01 Februar 2013

Brockhaus Bizarre

Liebe Komplettisten und Universalgelehrten des abseitigen Films, auch im Jahr 2013 geht Bizarre Cinema mit voller Kraft der selbst gestellten Mammutaufgabe nach, eine umfassende Enzyklopädie des Trashkinos zu erstellen. In 10, 50, vielleicht auch erst 100 Jahren, so unser von Generation zu Generation weitergereichter Traum, werden alle Filme gezeigt, alle wichtigen Personen vorgestellt und alle Verbindungslinien verfolgt sein – und wir können wieder von vorn beginnen. Diesen Monat verleiben wir mit Georges Lautner, Michel Deville, Kathryn Bigelow und Karel Zeman vier weitere Regisseure dem BC-Kosmos ein, verneigen uns vor dem Komponisten Martin Böttcher und der Giallo-Diva Mimsy Farmer und erweitern die schon umfangreiche Historie des Animations- und Trickfilms um ein weiteres faszinierendes Kapitel. (Alle Filme im Metropolis)



3.2., 14.30 Uhr: ZÄRTLICHE HAIE
BRD/FR 1966, R: Michel Deville, 89 Min., DF, mit Anna Karina, Mario Adorf
Agentenkomödien waren besonders in den 60er-Jahren beliebt. Dieser Film vereint den französischen Starregisseur Deville (Das wilde Schaf) und den deutschen Starkomponisten Martin Böttcher. Was hat Letzterer zwischen May- und Wallace-Filmen noch für Töne zu bieten? Kann Mario Adorf auf hoher See zu großer Form auflaufen?

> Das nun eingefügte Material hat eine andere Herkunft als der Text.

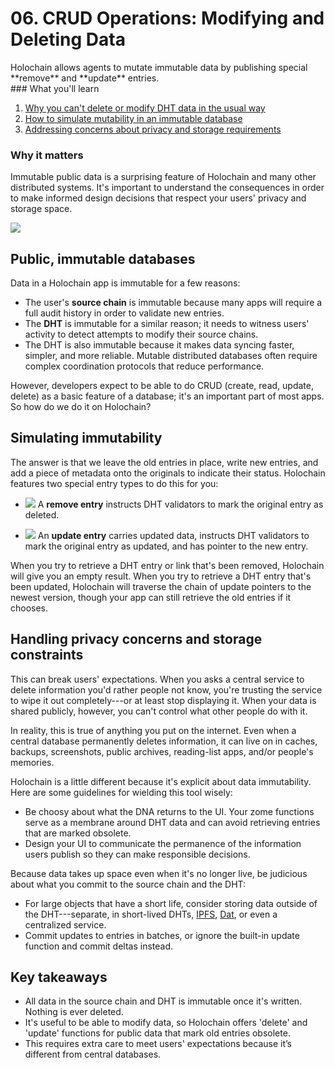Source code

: # 06. CRUD Operations: Modifying and Deleting Data

<div class="coreconcepts-intro" markdown="1">
Holochain allows agents to mutate immutable data by publishing special **remove** and **update** entries.
</div>

<div class="coreconcepts-orientation" markdown="1">
### <i class="fas fa-thunderstorm"></i> What you'll learn

1. [Why you can't delete or modify DHT data in the usual way](#public-immutable-databases)
2. [How to simulate mutability in an immutable database](#simulating-immutability)
3. [Addressing concerns about privacy and storage requirements](#handling-privacy-concerns-and-storage-constraints)

### <i class="far fa-atom"></i> Why it matters

Immutable public data is a surprising feature of Holochain and many other distributed systems. It's important to understand the consequences in order to make informed design decisions that respect your users' privacy and storage space.
</div>

![](https://i.imgur.com/fLamuNE.png)

## Public, immutable databases

Data in a Holochain app is immutable for a few reasons:

* The user's **source chain** is immutable because many apps will require a full audit history in order to validate new entries.
* The **DHT** is immutable for a similar reason; it needs to witness users' activity to detect attempts to modify their source chains.
* The DHT is also immutable because it makes data syncing faster, simpler, and more reliable. Mutable distributed databases often require complex coordination protocols that reduce performance.

However, developers expect to be able to do CRUD (create, read, update, delete) as a basic feature of a database; it's an important part of most apps. So how do we do it on Holochain?

## Simulating immutability

The answer is that we leave the old entries in place, write new entries, and add a piece of metadata onto the originals to indicate their status. Holochain features two special entry types to do this for you:

* ![](https://i.imgur.com/ji7oVPW.png) A **remove entry** instructs DHT validators to mark the original entry as deleted.

* ![](https://i.imgur.com/sjzzntQ.png)
An **update entry** carries updated data, instructs DHT validators to mark the original entry as updated, and has pointer to the new entry.

When you try to retrieve a DHT entry or link that's been removed, Holochain will give you an empty result. When you try to retrieve a DHT entry that's been updated, Holochain will traverse the chain of update pointers to the newest version, though your app can still retrieve the old entries if it chooses.

## Handling privacy concerns and storage constraints

This can break users' expectations. When you asks a central service to delete information you'd rather people not know, you're trusting the service to wipe it out completely---or at least stop displaying it. When your data is shared publicly, however, you can't control what other people do with it.

In reality, this is true of anything you put on the internet. Even when a central database permanently deletes information, it can live on in caches, backups, screenshots, public archives, reading-list apps, and/or people's memories.

Holochain is a little different because it's explicit about data immutability. Here are some guidelines for wielding this tool wisely:

* Be choosy about what the DNA returns to the UI. Your zome functions serve as a membrane around DHT data and can avoid retrieving entries that are marked obsolete.
* Design your UI to communicate the permanence of the information users publish so they can make responsible decisions.

Because data takes up space even when it's no longer live, be judicious about what you commit to the source chain and the DHT:

* For large objects that have a short life, consider storing data outside of the DHT---separate, in short-lived DHTs, [IPFS](https://ipfs.io), [Dat](https://dat.foundation), or even a centralized service.
* Commit updates to entries in batches, or ignore the built-in update function and commit deltas instead.

## Key takeaways

* All data in the source chain and DHT is immutable once it's written. Nothing is ever deleted.
* It's useful to be able to modify data, so Holochain offers 'delete' and 'update' functions for public data that mark old entries obsolete.
* This requires extra care to meet users' expectations because it’s different from central databases.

Das und mehr kann in diesem eher unbekannten Film entdeckt werden.
Text und Einführung: Lillian Robinson



10.2., 14.30 Uhr: DIE STRASSE NACH SALINA
FR/I 1970, R: Georges Lautner, 96 min., DF, mit Mimsy Farmer, Robert Walker Jr., Rita Hayworth, Ed Begley
In sengender Hitze wandert der junge Tramp Jonas auf der endlos scheinenden Straße nach Salina in Mexiko. In einer kleinen Raststätte dann die Überraschung: Die Wirtin Maria und deren Tochter Billie halten ihn für den verschollenen Sohn und Bruder Rocky. Jonas lässt sich auf das Spiel ein, bis er begreift, dass Billie und ihr Bruder ein inzestuöses Verhältnis hatten. Ein beeindruckendes Drama um vertauschte Identität, Inzest und Brudermord mit Mimsy Farmer (Vier Fliegen auf grauem Samt von Dario Argento) und einem fantastischen Psychedelic-Folk-Soundtrack.
Text und Einführung: Torsten Cornils



17.2., 14.30 Uhr: DIE ERFINDUNG DES VERDERBENS
CS 1958; R: Karel Zeman, 76 Min., SW, 16mm, DF, mit Lubor Tokos, Arnost Navratil, Jana Zatloukalova
Ein Wissenschaftler und ein Ingenieur werden von einem größenwahnsinnigen Verbrecher entführt und gezwungen, eine Bombe zu konstruieren, mit der er die Welt beherrschen kann. Zu Wasser, zu Lande und in der Luft müssen viele haarsträubende Abenteuer bestanden werden, um dem Schurken das Handwerk zu legen. Zemans Klassiker überwältigt mit visuellen Einfällen und verbindet Animation, Lithografie und Live-Action zu einem bis heute einmaligen Erlebnis. Jugendfrei, aber bizarrer geht es kaum!
Text und Einführung: Jan Minck



24.2, 14.30 Uhr: NEAR DARK – DIE NACHT HAT IHREN PREIS
USA 1987, R: Kathryn Bigelow, 95 Min., DF, mit Adrian Pasdar, Lance Henriksen
Eigentlich wollten Kathryn Bigelow und ihr Co-Autor Eric Red einen Western drehen, blitzten damit aber bei potenziellen Geldgebern ab, die lieber in populärere Genres investieren wollten. Also kombinierten Bigelow und Red das Wildwest-Motiv mit dem Vampirgenre, das aus ihrer Sicht ebenfalls eine Erneuerung nötig hatte. Das Ergebnis verstörte Kritiker und Publikum gleichermaßen, die den Film an der Kinokasse zunächst durchfallen ließen. Erst mit der Zeit wurde klarer, dass Verstörung gerade bei einem Vampirfilm durchaus ein Qualitätsmerkmal sein kann. Inzwischen ist Bigelow als erste Frau mit dem Regie-Oscar ausgezeichnet worden (für Tödliches Kommando) und ihr Frühwerk ist gereift wie ein guter Rotwein, mit sattem Aroma von Hämoglobin, das noch lange nachschmeckt.